List of S-13 operations
- June 1967: 7 Israeli frogmen in Alexandria harbor sank an Egyptian minesweeper and were captured.
- Between the 1967 and 1973 wars, Squadron 13 performed about 80 missions.
- 21 July 1969, Operation Bulmus 6: Ze’ev Almog with 20 frogmen attacked Green Island at the south end of the Suez Canal, where Egypt had garrisoned artillery. All artillery was destroyed. Many surviving Egyptian garrison men were killed by their own side’s shore artillery which fired too late. Info also from.
- 1973: Operation Spring of Youth “Aviv Neurim“.

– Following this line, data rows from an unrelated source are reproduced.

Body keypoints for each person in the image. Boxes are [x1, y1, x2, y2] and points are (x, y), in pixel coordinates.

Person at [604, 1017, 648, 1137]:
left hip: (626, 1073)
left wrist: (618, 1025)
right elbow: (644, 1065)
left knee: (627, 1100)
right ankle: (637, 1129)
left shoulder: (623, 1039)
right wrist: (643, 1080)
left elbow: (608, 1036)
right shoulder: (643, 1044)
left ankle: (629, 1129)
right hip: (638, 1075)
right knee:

- 1973: (Yom Kippur War): Finding and destroying several Egyptian torpedo boats with limpet mines, clearing the way for an Israeli armored force landing in Egypt the next day. Squadron 13 used see sleds and spent nearly 20 hours in the water.
- 2002: Capturing the Santorini arms smuggling ship.
- 2002: Capturing the Karin A arms smuggling ship.
- 2002: Capturing the Abu-Yusuf arms smuggling ship.
- 2006: A nighttime raid on Tyre targeting the Hezbollah cell responsible for a rocket attack on Hadera earlier that day.
During the al-Aqsa Intifada that lasted from 2000 until 2005, the S-13 soldiers decided not to limit themselves to naval operations and took part in ground counter terror operations deep within the West Bank and the Gaza Strip. The S-13 has performed hundreds of operations, including the arrest and/or killing of many militants of the Hamas, Islamic Jihad and the Al-Aqsa Martyrs’ Brigades, considered worldwide as terrorists due to their involvement in suicide bombings.
S-13 still performs naval operations. It earned high acclaim due to the capture of three Palestinian ships which smuggled illegal weapons: Karin A, Santorini and Abu-Yusuf. The takeover of Karin A in particular was considered a highly difficult operation and it was conducted flawlessly.
In 2002 and in 2003, the S-13 won the Chief-of-Staff award for successful counter terror operations.
Following the death of S-13’s Captain Moran Vardi on July 6, 2004, the IDF issued the following statement:
- The Shayetet (13) is an elite infantry recon unit (Sayeret), the only one to operate on land, sea, and air. The Shayetet fighters conduct widespread extensive activities on land, by sea, and from the air, which include intelligence gathering, pinpoint targeting of terrorists and terrorist infrastructure, thwarting terrorist attacks and neutralizing serious risks to Israel’s security.
- In the last years, since the beginning of the intifada, the Shayetet is taking a central place in IDF activities in the Palestinian Territories. The activity of capturing wanted terrorists specially designed for the Shayetet requires special abilities. The Shayetet operations in the Gaza Strip and the West Bank have had a heavy price: in the current conflict the Shayetet lost five of its fighters.
During the 2006 Israel-Lebanon conflict, Shayetet 13 participated in the August 4 2006 attack on Tyre, Lebanon, killing multiple Hizbullah personal on the second floor of a residential building. Flotilla 13 suffered ten wounded during the operation and helicopter extraction, and the operation was considered a success. The same city block was revisited two days later for a mop-up operation.